**RECORDS PROVIDED**
=== Begin Enclosure ===
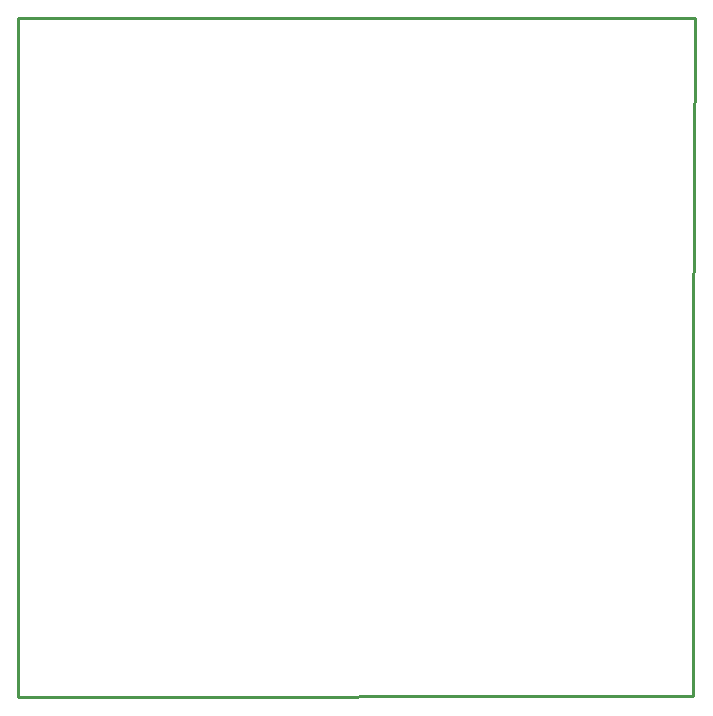
<source format=gko>
G04 Layer: BoardOutlineLayer*
G04 EasyEDA v6.5.14, 2022-08-24 20:25:52*
G04 37d94133e9fb4008a465715c89777dd1,10*
G04 Gerber Generator version 0.2*
G04 Scale: 100 percent, Rotated: No, Reflected: No *
G04 Dimensions in millimeters *
G04 leading zeros omitted , absolute positions ,4 integer and 5 decimal *
%FSLAX45Y45*%
%MOMM*%

%ADD10C,0.2540*%
D10*
X6184900Y10718800D02*
G01*
X11912600Y10718800D01*
X11899900Y7835900D01*
X11899900Y4978400D01*
X6184900Y4965700D01*
X6184900Y10718800D01*

%LPD*%
M02*

</source>
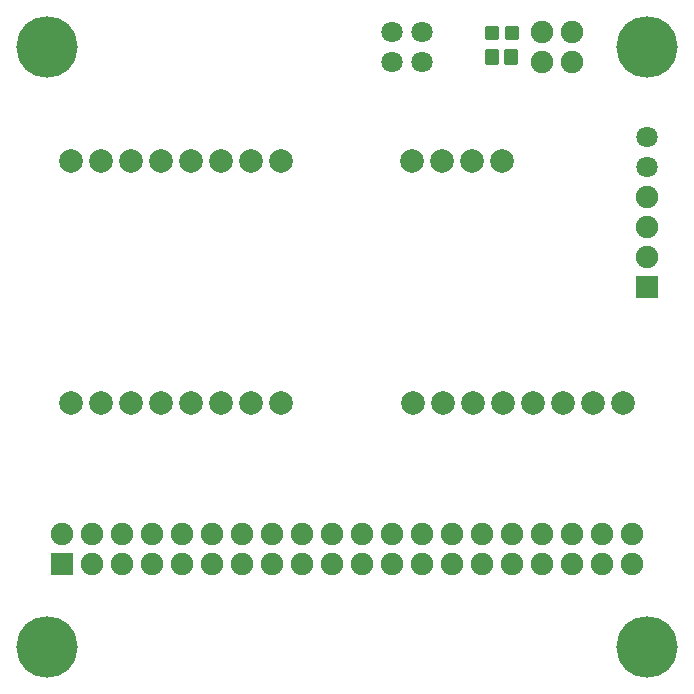
<source format=gts>
G04 Layer: TopSolderMaskLayer*
G04 EasyEDA v6.5.32, 2023-07-25 15:13:50*
G04 a282f81a537d4805a8fc574f192bbdcb,5a6b42c53f6a479593ecc07194224c93,10*
G04 Gerber Generator version 0.2*
G04 Scale: 100 percent, Rotated: No, Reflected: No *
G04 Dimensions in millimeters *
G04 leading zeros omitted , absolute positions ,4 integer and 5 decimal *
%FSLAX45Y45*%
%MOMM*%

%AMMACRO1*1,1,$1,$2,$3*1,1,$1,$4,$5*1,1,$1,0-$2,0-$3*1,1,$1,0-$4,0-$5*20,1,$1,$2,$3,$4,$5,0*20,1,$1,$4,$5,0-$2,0-$3,0*20,1,$1,0-$2,0-$3,0-$4,0-$5,0*20,1,$1,0-$4,0-$5,$2,$3,0*4,1,4,$2,$3,$4,$5,0-$2,0-$3,0-$4,0-$5,$2,$3,0*%
%ADD10C,1.9016*%
%ADD11MACRO1,0.1016X-0.9X-0.9X-0.9X0.9*%
%ADD12MACRO1,0.1016X-0.85X0.9X-0.85X-0.9*%
%ADD13MACRO1,0.2032X-0.45X-0.5X-0.45X0.5*%
%ADD14MACRO1,0.2032X0.5X-0.55X-0.5X-0.55*%
%ADD15C,5.2032*%
%ADD16C,2.0016*%
%ADD17C,1.8016*%

%LPD*%
D10*
G01*
X5334000Y1333500D03*
G01*
X5334000Y1079500D03*
G01*
X5080000Y1333500D03*
G01*
X5080000Y1079500D03*
G01*
X4826000Y1333500D03*
G01*
X4826000Y1079500D03*
G01*
X4572000Y1333500D03*
G01*
X4572000Y1079500D03*
G01*
X4318000Y1333500D03*
G01*
X4318000Y1079500D03*
G01*
X4064000Y1333500D03*
G01*
X4064000Y1079500D03*
G01*
X3810000Y1333500D03*
G01*
X3810000Y1079500D03*
G01*
X3556000Y1333500D03*
G01*
X3556000Y1079500D03*
G01*
X3302000Y1333500D03*
G01*
X3302000Y1079500D03*
G01*
X3048000Y1333500D03*
G01*
X3048000Y1079500D03*
G01*
X2794000Y1333500D03*
G01*
X2794000Y1079500D03*
G01*
X2540000Y1333500D03*
G01*
X2540000Y1079500D03*
G01*
X2286000Y1333500D03*
G01*
X2286000Y1079500D03*
G01*
X2032000Y1333500D03*
G01*
X2032000Y1079500D03*
G01*
X1778000Y1333500D03*
G01*
X1778000Y1079500D03*
G01*
X1524000Y1333500D03*
G01*
X1524000Y1079500D03*
G01*
X1270000Y1333500D03*
G01*
X1270000Y1079500D03*
G01*
X1016000Y1333500D03*
G01*
X1016000Y1079500D03*
G01*
X762000Y1333500D03*
G01*
X762000Y1079500D03*
G01*
X508000Y1333500D03*
D11*
G01*
X508000Y1079500D03*
D10*
G01*
X5461000Y4191000D03*
D12*
G01*
X5461001Y3429000D03*
D10*
G01*
X5461000Y3683000D03*
G01*
X5461000Y3937000D03*
D13*
G01*
X4144091Y5575292D03*
G01*
X4314090Y5575292D03*
D14*
G01*
X4149092Y5372100D03*
G01*
X4309092Y5372100D03*
D15*
G01*
X381000Y5461000D03*
G01*
X5461000Y5461000D03*
G01*
X5461000Y381000D03*
G01*
X381000Y381000D03*
D16*
G01*
X2362200Y4495800D03*
G01*
X2108200Y4495800D03*
G01*
X1854200Y4495800D03*
G01*
X1600200Y4495800D03*
G01*
X1346200Y4495800D03*
G01*
X1092200Y4495800D03*
G01*
X838200Y4495800D03*
G01*
X584200Y4495800D03*
D10*
G01*
X4572000Y5588000D03*
G01*
X4572000Y5334000D03*
G01*
X4826000Y5334000D03*
G01*
X4826000Y5588000D03*
D16*
G01*
X2358923Y2447493D03*
G01*
X2104923Y2447493D03*
G01*
X1850923Y2447493D03*
G01*
X1596923Y2447493D03*
G01*
X1342923Y2447493D03*
G01*
X1088923Y2447493D03*
G01*
X834923Y2447493D03*
G01*
X580923Y2447493D03*
G01*
X5254523Y2447493D03*
G01*
X5000523Y2447493D03*
G01*
X4746523Y2447493D03*
G01*
X4492523Y2447493D03*
G01*
X4238523Y2447493D03*
G01*
X3984523Y2447493D03*
G01*
X3730523Y2447493D03*
G01*
X3476523Y2447493D03*
D17*
G01*
X5461000Y4445000D03*
G01*
X5461000Y4699000D03*
G01*
X3302000Y5334000D03*
G01*
X3556000Y5334000D03*
G01*
X3556000Y5588000D03*
G01*
X3302000Y5588000D03*
D16*
G01*
X3724732Y4495774D03*
G01*
X3978732Y4495774D03*
G01*
X4232732Y4495774D03*
G01*
X3470732Y4495774D03*
M02*

</source>
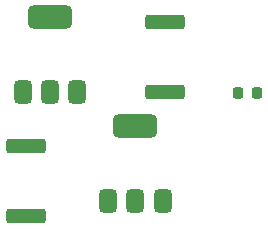
<source format=gbr>
%TF.GenerationSoftware,KiCad,Pcbnew,9.0.4*%
%TF.CreationDate,2025-10-16T00:09:43-05:00*%
%TF.ProjectId,new project,6e657720-7072-46f6-9a65-63742e6b6963,rev?*%
%TF.SameCoordinates,Original*%
%TF.FileFunction,Paste,Top*%
%TF.FilePolarity,Positive*%
%FSLAX46Y46*%
G04 Gerber Fmt 4.6, Leading zero omitted, Abs format (unit mm)*
G04 Created by KiCad (PCBNEW 9.0.4) date 2025-10-16 00:09:43*
%MOMM*%
%LPD*%
G01*
G04 APERTURE LIST*
G04 Aperture macros list*
%AMRoundRect*
0 Rectangle with rounded corners*
0 $1 Rounding radius*
0 $2 $3 $4 $5 $6 $7 $8 $9 X,Y pos of 4 corners*
0 Add a 4 corners polygon primitive as box body*
4,1,4,$2,$3,$4,$5,$6,$7,$8,$9,$2,$3,0*
0 Add four circle primitives for the rounded corners*
1,1,$1+$1,$2,$3*
1,1,$1+$1,$4,$5*
1,1,$1+$1,$6,$7*
1,1,$1+$1,$8,$9*
0 Add four rect primitives between the rounded corners*
20,1,$1+$1,$2,$3,$4,$5,0*
20,1,$1+$1,$4,$5,$6,$7,0*
20,1,$1+$1,$6,$7,$8,$9,0*
20,1,$1+$1,$8,$9,$2,$3,0*%
G04 Aperture macros list end*
%ADD10RoundRect,0.250000X-1.425000X0.362500X-1.425000X-0.362500X1.425000X-0.362500X1.425000X0.362500X0*%
%ADD11RoundRect,0.375000X0.375000X-0.625000X0.375000X0.625000X-0.375000X0.625000X-0.375000X-0.625000X0*%
%ADD12RoundRect,0.500000X1.400000X-0.500000X1.400000X0.500000X-1.400000X0.500000X-1.400000X-0.500000X0*%
%ADD13RoundRect,0.225000X-0.225000X-0.250000X0.225000X-0.250000X0.225000X0.250000X-0.225000X0.250000X0*%
G04 APERTURE END LIST*
D10*
%TO.C,R1*%
X129000000Y-80537500D03*
X129000000Y-86462500D03*
%TD*%
%TO.C,R2*%
X117250000Y-91037500D03*
X117250000Y-96962500D03*
%TD*%
D11*
%TO.C,Q1*%
X116950000Y-86400000D03*
X119250000Y-86400000D03*
D12*
X119250000Y-80100000D03*
D11*
X121550000Y-86400000D03*
%TD*%
%TO.C,Q2*%
X124200000Y-95650000D03*
X126500000Y-95650000D03*
D12*
X126500000Y-89350000D03*
D11*
X128800000Y-95650000D03*
%TD*%
D13*
%TO.C,C1*%
X135225000Y-86500000D03*
X136775000Y-86500000D03*
%TD*%
M02*

</source>
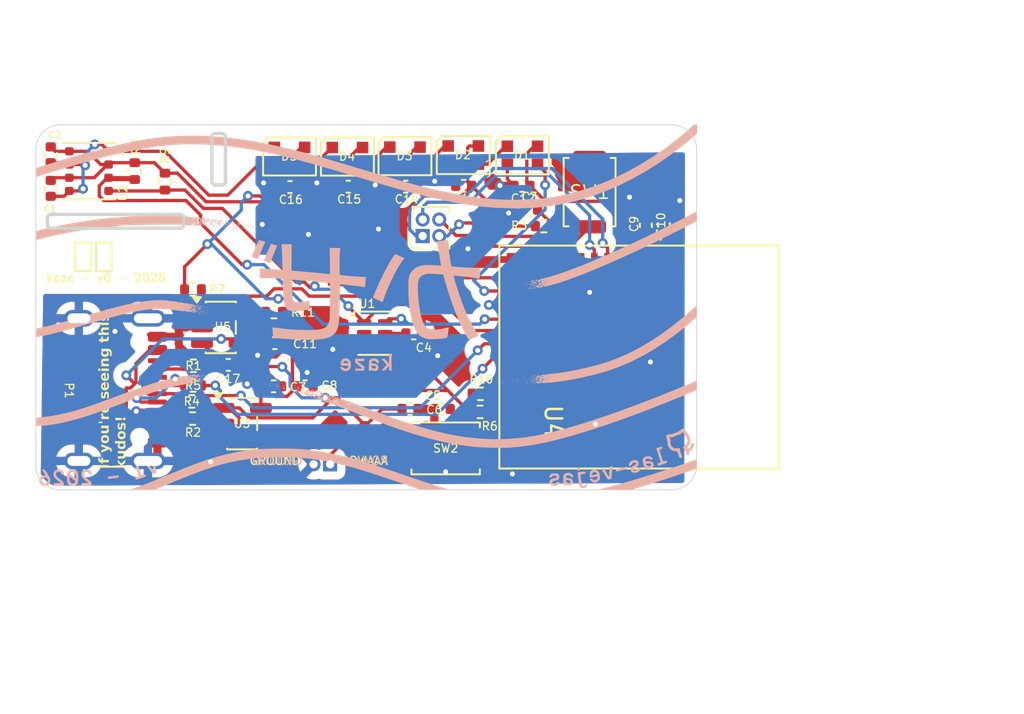
<source format=kicad_pcb>
(kicad_pcb
	(version 20241229)
	(generator "pcbnew")
	(generator_version "9.0")
	(general
		(thickness 1.6)
		(legacy_teardrops no)
	)
	(paper "A4")
	(layers
		(0 "F.Cu" signal)
		(2 "B.Cu" signal)
		(9 "F.Adhes" user "F.Adhesive")
		(11 "B.Adhes" user "B.Adhesive")
		(13 "F.Paste" user)
		(15 "B.Paste" user)
		(5 "F.SilkS" user "F.Silkscreen")
		(7 "B.SilkS" user "B.Silkscreen")
		(1 "F.Mask" user)
		(3 "B.Mask" user)
		(17 "Dwgs.User" user "User.Drawings")
		(19 "Cmts.User" user "User.Comments")
		(21 "Eco1.User" user "User.Eco1")
		(23 "Eco2.User" user "User.Eco2")
		(25 "Edge.Cuts" user)
		(27 "Margin" user)
		(31 "F.CrtYd" user "F.Courtyard")
		(29 "B.CrtYd" user "B.Courtyard")
		(35 "F.Fab" user)
		(33 "B.Fab" user)
		(39 "User.1" user)
		(41 "User.2" user)
		(43 "User.3" user)
		(45 "User.4" user)
	)
	(setup
		(pad_to_mask_clearance 0)
		(allow_soldermask_bridges_in_footprints no)
		(tenting front back)
		(pcbplotparams
			(layerselection 0x00000000_00000000_55555555_5755f5ff)
			(plot_on_all_layers_selection 0x00000000_00000000_00000000_00000000)
			(disableapertmacros no)
			(usegerberextensions no)
			(usegerberattributes yes)
			(usegerberadvancedattributes yes)
			(creategerberjobfile yes)
			(dashed_line_dash_ratio 12.000000)
			(dashed_line_gap_ratio 3.000000)
			(svgprecision 4)
			(plotframeref no)
			(mode 1)
			(useauxorigin no)
			(hpglpennumber 1)
			(hpglpenspeed 20)
			(hpglpendiameter 15.000000)
			(pdf_front_fp_property_popups yes)
			(pdf_back_fp_property_popups yes)
			(pdf_metadata yes)
			(pdf_single_document no)
			(dxfpolygonmode yes)
			(dxfimperialunits yes)
			(dxfusepcbnewfont yes)
			(psnegative no)
			(psa4output no)
			(plot_black_and_white yes)
			(sketchpadsonfab no)
			(plotpadnumbers no)
			(hidednponfab no)
			(sketchdnponfab yes)
			(crossoutdnponfab yes)
			(subtractmaskfromsilk no)
			(outputformat 1)
			(mirror no)
			(drillshape 1)
			(scaleselection 1)
			(outputdirectory "")
		)
	)
	(net 0 "")
	(net 1 "+BATT")
	(net 2 "GND")
	(net 3 "+3V3")
	(net 4 "/STAT")
	(net 5 "+5V")
	(net 6 "/D-")
	(net 7 "Net-(P1-D--PadA7)")
	(net 8 "/D+")
	(net 9 "Net-(P1-D+-PadA6)")
	(net 10 "Net-(P1-CC2)")
	(net 11 "Net-(P1-CC1)")
	(net 12 "Net-(D1-DOUT)")
	(net 13 "/LED")
	(net 14 "Net-(D2-DOUT)")
	(net 15 "Net-(D3-DOUT)")
	(net 16 "Net-(D4-DOUT)")
	(net 17 "unconnected-(D5-DOUT-Pad1)")
	(net 18 "Net-(U4-IO8)")
	(net 19 "Net-(U5-PROG)")
	(net 20 "unconnected-(U3-NC-Pad4)")
	(net 21 "/IO4")
	(net 22 "unconnected-(U4-IO14-Pad19)")
	(net 23 "unconnected-(U4-IO15-Pad20)")
	(net 24 "unconnected-(U4-NC-Pad33)")
	(net 25 "/IO3")
	(net 26 "unconnected-(U4-NC-Pad21)")
	(net 27 "unconnected-(U4-IO19-Pad25)")
	(net 28 "unconnected-(U4-RXD0-Pad30)")
	(net 29 "unconnected-(U4-NC-Pad35)")
	(net 30 "/IO2")
	(net 31 "unconnected-(U4-TXD0-Pad31)")
	(net 32 "unconnected-(U4-IO23-Pad29)")
	(net 33 "unconnected-(U4-NC-Pad4)")
	(net 34 "unconnected-(U4-IO18-Pad24)")
	(net 35 "/IO5")
	(net 36 "unconnected-(U4-NC-Pad7)")
	(net 37 "unconnected-(U4-NC-Pad32)")
	(net 38 "unconnected-(U4-NC-Pad34)")
	(net 39 "/boot")
	(net 40 "unconnected-(U1-INT-Pad2)")
	(net 41 "unconnected-(U1-NC-Pad4)")
	(net 42 "/SDA")
	(net 43 "/SCL")
	(net 44 "/EN")
	(net 45 "unconnected-(U4-IO20-Pad26)")
	(net 46 "unconnected-(U4-IO21-Pad27)")
	(net 47 "unconnected-(U4-IO22-Pad28)")
	(footprint "Capacitor_SMD:C_0402_1005Metric" (layer "F.Cu") (at 157.6096 82.931))
	(footprint "Capacitor_SMD:C_0402_1005Metric" (layer "F.Cu") (at 160.429 81.6102))
	(footprint "Resistor_SMD:R_0402_1005Metric" (layer "F.Cu") (at 172.847 85.7758))
	(footprint "Capacitor_SMD:C_0402_1005Metric" (layer "F.Cu") (at 160.3502 84.2264))
	(footprint "Resistor_SMD:R_0402_1005Metric" (layer "F.Cu") (at 155.448 86.1822))
	(footprint "Button_Switch_SMD:SW_Push_SPST_NO_Alps_SKRK" (layer "F.Cu") (at 179.4764 72.4662 -90))
	(footprint "LED_SMD:LED_WS2812B-2020_PLCC4_2.0x2.0mm" (layer "F.Cu") (at 175.4112 70.2388))
	(footprint "Resistor_SMD:R_0402_1005Metric" (layer "F.Cu") (at 155.4714 78.359))
	(footprint "LED_SMD:LED_WS2812B-2020_PLCC4_2.0x2.0mm" (layer "F.Cu") (at 171.8304 70.2222))
	(footprint "Capacitor_SMD:C_0402_1005Metric" (layer "F.Cu") (at 171.8538 72.0852 180))
	(footprint "Resistor_SMD:R_0402_1005Metric" (layer "F.Cu") (at 151.9428 71.1942 90))
	(footprint "Capacitor_SMD:C_0402_1005Metric" (layer "F.Cu") (at 168.8338 81.026))
	(footprint "Capacitor_SMD:C_0402_1005Metric" (layer "F.Cu") (at 182.88 74.4728 90))
	(footprint "Connector_USB:USB_C_Receptacle_GCT_USB4105-xx-A_16P_TopMnt_Horizontal" (layer "F.Cu") (at 149.6396 84.4276 -90))
	(footprint "Resistor_SMD:R_0402_1005Metric" (layer "F.Cu") (at 153.7716 71.8292 90))
	(footprint "Package_TO_SOT_SMD:SOT-23-5" (layer "F.Cu") (at 158.4452 86.487))
	(footprint "Package_TO_SOT_SMD:SOT-23-5" (layer "F.Cu") (at 157.1553 80.6602))
	(footprint "Resistor_SMD:R_0402_1005Metric" (layer "F.Cu") (at 155.4988 82.9818))
	(footprint "Capacitor_SMD:C_0402_1005Metric" (layer "F.Cu") (at 170.561 85.598 180))
	(footprint "Capacitor_SMD:C_0402_1005Metric" (layer "F.Cu") (at 175.8442 73.533 180))
	(footprint "RF_Module:ESP32-C6-MINI-1" (layer "F.Cu") (at 179.762 82.4546 -90))
	(footprint "Resistor_SMD:R_0402_1005Metric" (layer "F.Cu") (at 155.3972 85.1408))
	(footprint "LED_SMD:LED_WS2812B-2020_PLCC4_2.0x2.0mm" (layer "F.Cu") (at 164.8194 70.315))
	(footprint "Capacitor_SMD:C_0402_1005Metric" (layer "F.Cu") (at 175.3844 72.0852 180))
	(footprint "LED_SMD:LED_WS2812B-2020_PLCC4_2.0x2.0mm" (layer "F.Cu") (at 168.2992 70.2896))
	(footprint "Resistor_SMD:R_0402_1005Metric" (layer "F.Cu") (at 160.3736 79.7306 180))
	(footprint "Capacitor_SMD:C_0402_1005Metric" (layer "F.Cu") (at 168.3512 72.136 180))
	(footprint "LED_SMD:LED_WS2812B-2020_PLCC4_2.0x2.0mm" (layer "F.Cu") (at 161.3142 70.3072))
	(footprint "Resistor_SMD:R_0402_1005Metric" (layer "F.Cu") (at 172.8724 84.6836))
	(footprint "Package_LGA:Bosch_LGA-8_3x3mm_P0.8mm_ClockwisePinNumbering" (layer "F.Cu") (at 149.1742 71.1942 -90))
	(footprint "Capacitor_SMD:C_0402_1005Metric" (layer "F.Cu") (at 168.6052 85.598))
	(footprint "Resistor_SMD:R_0402_1005Metric" (layer "F.Cu") (at 155.4734 84.1756))
	(footprint "Resistor_SMD:R_0402_1005Metric" (layer "F.Cu") (at 176.7078 74.5236))
	(footprint "Connector_PinHeader_1.00mm:PinHeader_2x02_P1.00mm_Vertical" (layer "F.Cu") (at 169.3752 75.1252 90))
	(footprint "Button_Switch_SMD:SW_Push_SPST_NO_Alps_SKRK" (layer "F.Cu") (at 170.7642 87.9856))
	(footprint "OptoDevice:AMS_TSL25911FN" (layer "F.Cu") (at 166.4691 81.011))
	(footprint "Capacitor_SMD:C_0402_1005Metric" (layer "F.Cu") (at 162.2552 84.2264))
	(footprint "Capacitor_SMD:C_0402_1005Metric" (layer "F.Cu") (at 183.9722 74.4448 90))
	(footprint "Capacitor_SMD:C_0402_1005Metric"
		(layer "F.Cu")
		(uuid "eab1c43a-95bd-49af-ac9e-978a8e9610f3")
		(at 164.8714 72.136 180)
		(descr "Capacitor SMD 0402 (1005 Metric), square (rectangular) end terminal, IPC-7351 nominal, (Body size source: IPC-SM-782 page 76, https://www.pcb-3d.com/wordpress/wp-content/uploads/ipc-sm-782a_amendment_1_and_2.pdf), generated with kicad-footprint-generator")
		(tags "capacitor")
		(property "Reference" "C15"
			(at -0.0534 -0.762 0)
			(layer "F.SilkS")
			(uuid "67a87a96-3902-436b-8ff7-a3ad64b530f7")
			(effects
				(font
					(size 0.5 0.5)
					(thicknes
... [592931 chars truncated]
</source>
=== End Enclosure ===
**WHAT THIS TASK INVOLVES**
Go through the data line by line and work out how many lines contain "Adhes". Give only that number.

**REPLY TO THE TASK**
2